(Stored data entries)
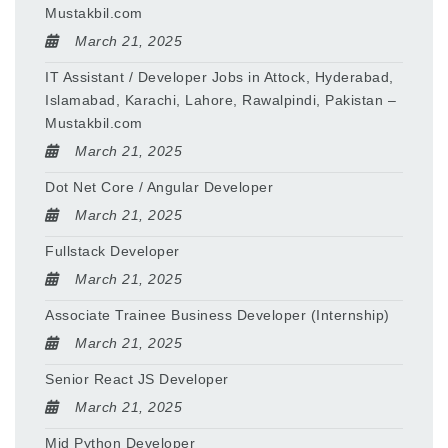
Mustakbil.com
March 21, 2025
IT Assistant / Developer Jobs in Attock, Hyderabad,
Islamabad, Karachi, Lahore, Rawalpindi, Pakistan –
Mustakbil.com
March 21, 2025
Dot Net Core / Angular Developer
March 21, 2025
Fullstack Developer
March 21, 2025
Associate Trainee Business Developer (Internship)
March 21, 2025
Senior React JS Developer
March 21, 2025
Mid Python Developer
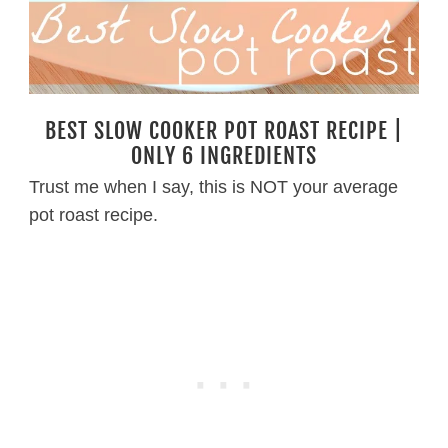
BEST SLOW COOKER POT ROAST RECIPE |
ONLY 6 INGREDIENTS
Trust me when I say, this is NOT your average
pot roast recipe.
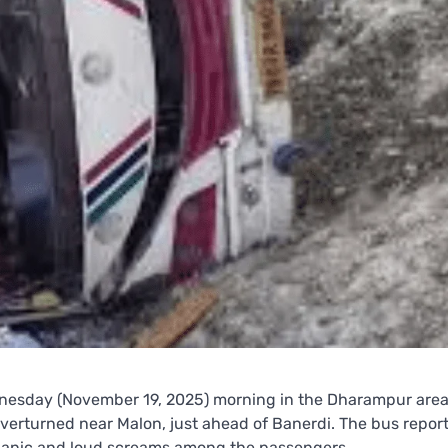
nesday (November 19, 2025) morning in the Dharampur are
erturned near Malon, just ahead of Banerdi. The bus report
g panic and loud screams among the passengers.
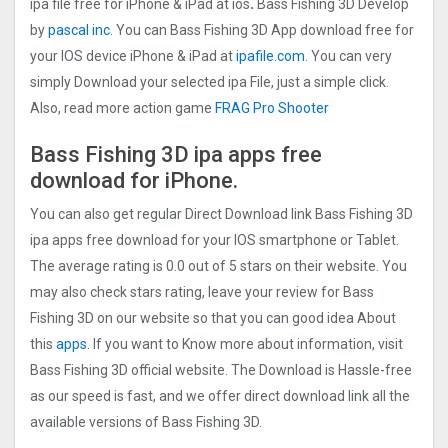
ipa file free for iPhone & iPad at ios
.
Bass Fishing 3D Develop
by
pascal inc
. You can Bass Fishing 3D App download free for
your IOS device iPhone & iPad at
ipafile.com
. You can very
simply Download your selected ipa File, just a simple click.
Also, read more action game
FRAG Pro Shooter
Bass Fishing 3D ipa apps free
download for iPhone.
You can also get regular Direct Download link Bass Fishing 3D
ipa apps free download for your IOS smartphone or Tablet.
The average rating is 0.0 out of 5 stars on their website. You
may also check stars rating, leave your review for Bass
Fishing 3D on our website so that you can good idea About
this
apps
. If you want to Know more about information, visit
Bass Fishing 3D official website. The Download is Hassle-free
as our speed is fast, and we offer direct download link all the
available versions of Bass Fishing 3D.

- _WHAT YOU SHOULD DO_: Update the records starting at the line that contains "ipa file free for iPhone & iPad at ios" and ending at the line that contains "download for iPhone." by replacing "pascal inc" with "Pascal Inc". Give those lines again with everything else unchanged.

- _YOUR RESPONSE_:
ipa file free for iPhone & iPad at ios
.
Bass Fishing 3D Develop
by
Pascal Inc
. You can Bass Fishing 3D App download free for
your IOS device iPhone & iPad at
ipafile.com
. You can very
simply Download your selected ipa File, just a simple click.
Also, read more action game
FRAG Pro Shooter
Bass Fishing 3D ipa apps free
download for iPhone.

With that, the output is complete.